Opéra de paris : La Bohème de Puccini dans le vide intersidéral

- Publié le 5 décembre 2017 à 11:34
LA BOHÈME
La direction musicale de Gustavo Dudamel sauve de l'ennui un laborieux spectacle de science-fiction.

Après avoir mis Rigoletto en carton, Claus Guth envoie La Bohème dans l’immensité – ou le vide ? – intersidérale. Les deux premiers tableaux ont pour cadre un vaisseau spatial en perdition, où Rodolfo et ses acolytes, en tenue d’astronaute, se remémorent une histoire ancienne : et c’est parti pour un énième flashback sur la scène de l’Opéra de Paris.

Aux troisième et quatrième tableaux, nous voilà transportés à la surface d’une planète enneigée, censément en apesanteur. En réalité, tout pèse dans les attitudes et les mouvements ; seule l’omniprésence d’un « maître de cérémonie » muet, campé par un mime aux pouvoirs magiques (Guérassim Dichliev), apporte un soupçon d’animation poétique dans ce sombre tableau.

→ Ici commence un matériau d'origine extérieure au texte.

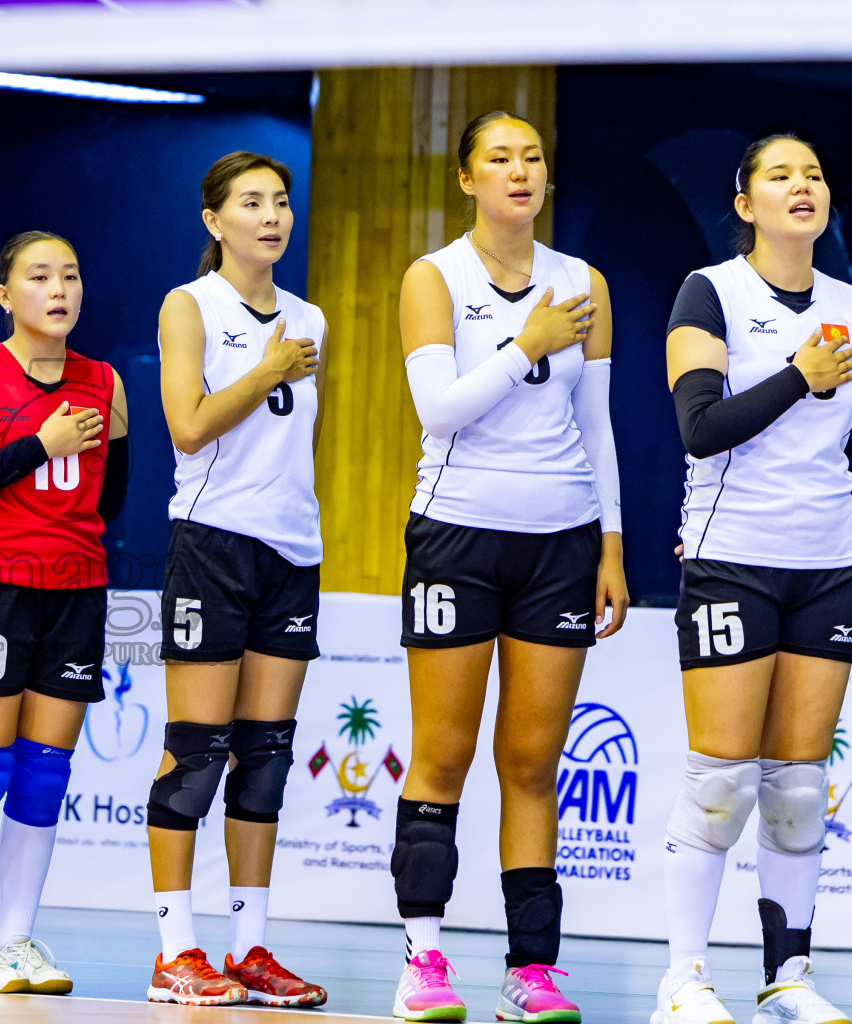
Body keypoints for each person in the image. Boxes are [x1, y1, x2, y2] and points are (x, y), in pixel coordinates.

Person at [393, 111, 626, 1023]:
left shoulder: (583, 281)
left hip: (562, 540)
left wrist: (610, 543)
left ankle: (531, 970)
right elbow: (440, 411)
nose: (519, 171)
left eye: (531, 157)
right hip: (458, 533)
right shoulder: (435, 276)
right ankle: (426, 957)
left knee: (532, 762)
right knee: (444, 755)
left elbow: (598, 427)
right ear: (467, 179)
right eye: (499, 158)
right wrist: (525, 342)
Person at [652, 133, 852, 1024]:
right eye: (780, 176)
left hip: (829, 565)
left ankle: (788, 978)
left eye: (812, 175)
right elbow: (699, 427)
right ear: (746, 205)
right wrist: (799, 375)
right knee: (721, 781)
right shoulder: (711, 291)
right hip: (733, 556)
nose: (800, 187)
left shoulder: (849, 304)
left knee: (800, 789)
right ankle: (683, 980)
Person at [147, 150, 329, 1009]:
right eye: (251, 202)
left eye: (282, 202)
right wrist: (264, 370)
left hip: (292, 552)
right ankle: (175, 949)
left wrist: (280, 364)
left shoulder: (310, 318)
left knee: (265, 760)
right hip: (212, 543)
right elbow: (186, 427)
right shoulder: (191, 306)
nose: (271, 215)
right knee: (196, 753)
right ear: (214, 221)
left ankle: (250, 949)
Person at [0, 230, 129, 994]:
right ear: (7, 295)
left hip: (76, 587)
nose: (59, 290)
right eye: (40, 277)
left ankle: (16, 942)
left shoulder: (104, 381)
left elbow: (113, 491)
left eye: (70, 276)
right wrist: (39, 447)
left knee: (44, 774)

Zéro larme, zéro émotion, il faut un certain talent pour priver à ce point les personnages de consistance psychologique, le comble étant atteint avec cette pauvre Mimi, transformée en ectoplasme pour les besoins de la dramaturgie. Les décors d’Etienne Pluss n’en font pas moins leur petit effet et seraient sans doute formidables pour Einstein on The Beach. Mais le rapport avec le tendre mélo de La Bohème ? Mystère.

Sonya Yoncheva ayant déclaré forfait dès la deuxième représentation (sans aucune annonce dans la salle : drôle de manières), c’est Nicole Car qui la remplace, chanteuse et musicienne scrupuleuse, mais dont la pulpe un rien étique entrave la générosité de cette Mimi. Pour un peu, on échangerait son rôle avec celui d’Aida Garifulina, Musetta tout en charmes bisolaires, si celle-ci avait un médium plus charnu.

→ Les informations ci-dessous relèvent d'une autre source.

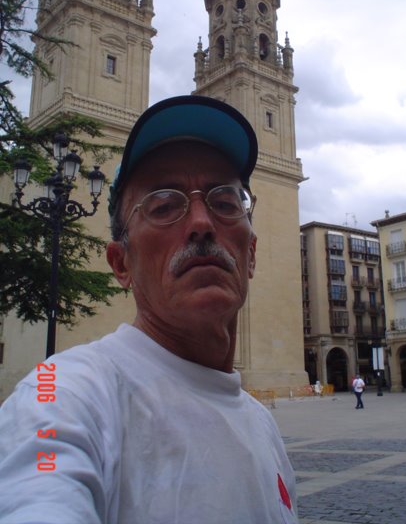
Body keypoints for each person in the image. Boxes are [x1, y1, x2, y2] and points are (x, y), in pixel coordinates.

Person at [0, 95, 298, 524]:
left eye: (226, 201)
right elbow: (39, 483)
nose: (201, 222)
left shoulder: (261, 425)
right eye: (164, 205)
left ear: (251, 254)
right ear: (121, 263)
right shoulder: (58, 393)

Chez les messieurs, Artur Rucinski (Marcello), Alessio Arduini (Schaunard) et Roberto Tagliavini (Colline) forment un excellent trio de comparses. Et Atalla Ayan, fier d’un timbre chaleureux et d’une ligne bien tenue, se hisserait parmi la cohorte des inoubliables Rodolfo si son aigu brillait avec davantage de liberté.

Les seules vraies étoiles, c’est au-dessus de la fosse qu’elles scintillent. Gustavo Dudamel parvient, comme peu d’autres avant lui, à faire sonner dans l’antre de Bastille une ample matière orchestrale, tour à tour zébrée d’éclairs électriques ou étirée en onctueuses caresses. Chaque pupitre chante à gorge déployée les petites voix d’un théâtre des âmes en peine. Dans la splendeur de ces miroitements sonores, le génie puccinien résiste.

La Bohème de Puccini. Paris, Opéra-Bastille, le 4 décembre.